[[ PROVIDED DATA, beginning ]]
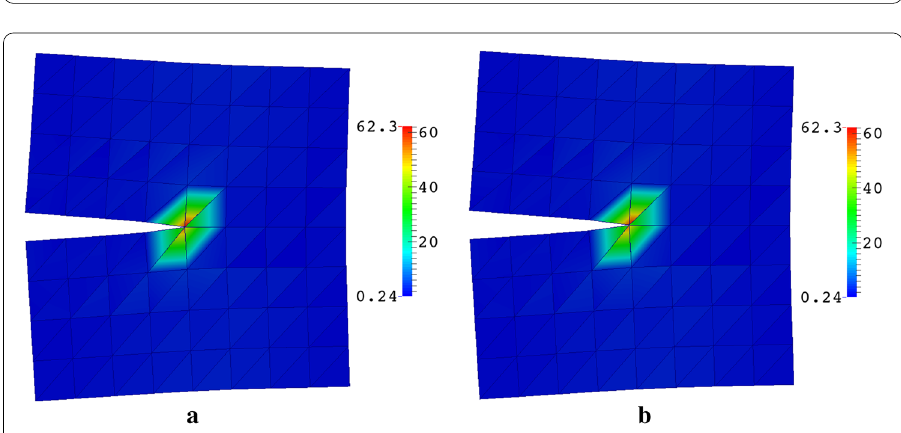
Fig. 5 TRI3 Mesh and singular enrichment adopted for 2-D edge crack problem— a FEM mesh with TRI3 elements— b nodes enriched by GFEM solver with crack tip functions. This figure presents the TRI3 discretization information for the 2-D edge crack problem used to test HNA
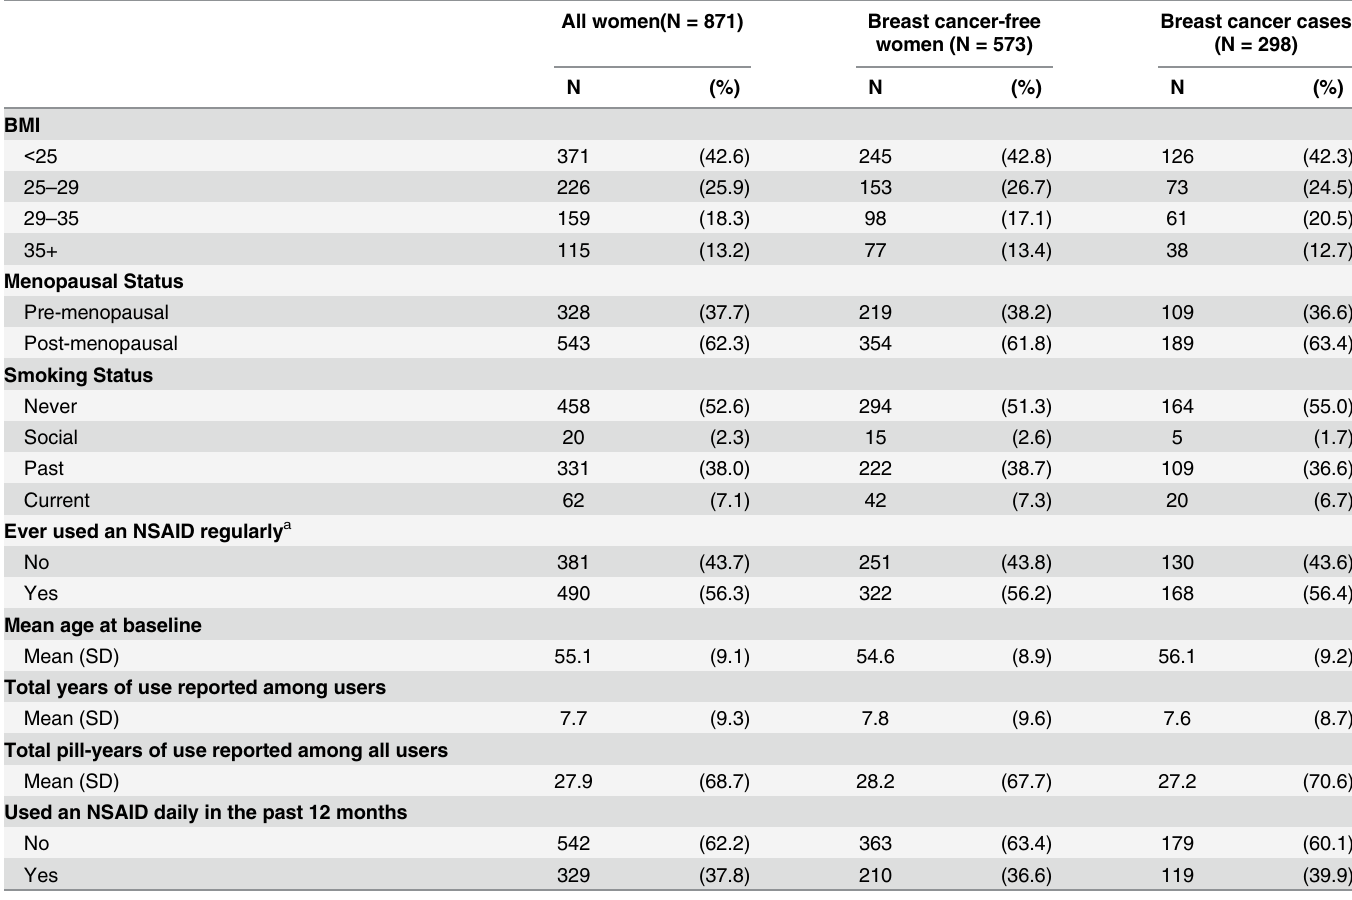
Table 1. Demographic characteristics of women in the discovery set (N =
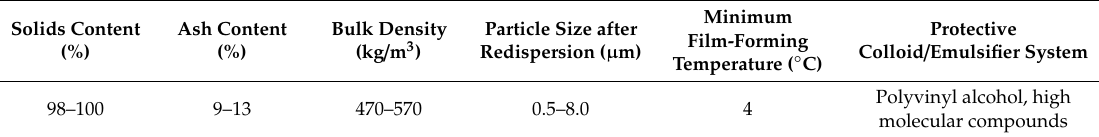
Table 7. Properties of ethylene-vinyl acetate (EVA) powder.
[[ PROVIDED DATA, end ]]
● TASK PROMPT: Write out the data word for word. Any picture is to be skipped.

● SOLUTION BELOW:
Fig. 5 TRI3 Mesh and singular enrichment adopted for 2-D edge crack problem— a FEM mesh with TRI3 elements— b nodes enriched by GFEM solver with crack tip functions. This figure presents the TRI3 discretization information for the 2-D edge crack problem used to test HNA
Table 1. Demographic characteristics of women in the discovery set (N =
Table 7. Properties of ethylene-vinyl acetate (EVA) powder.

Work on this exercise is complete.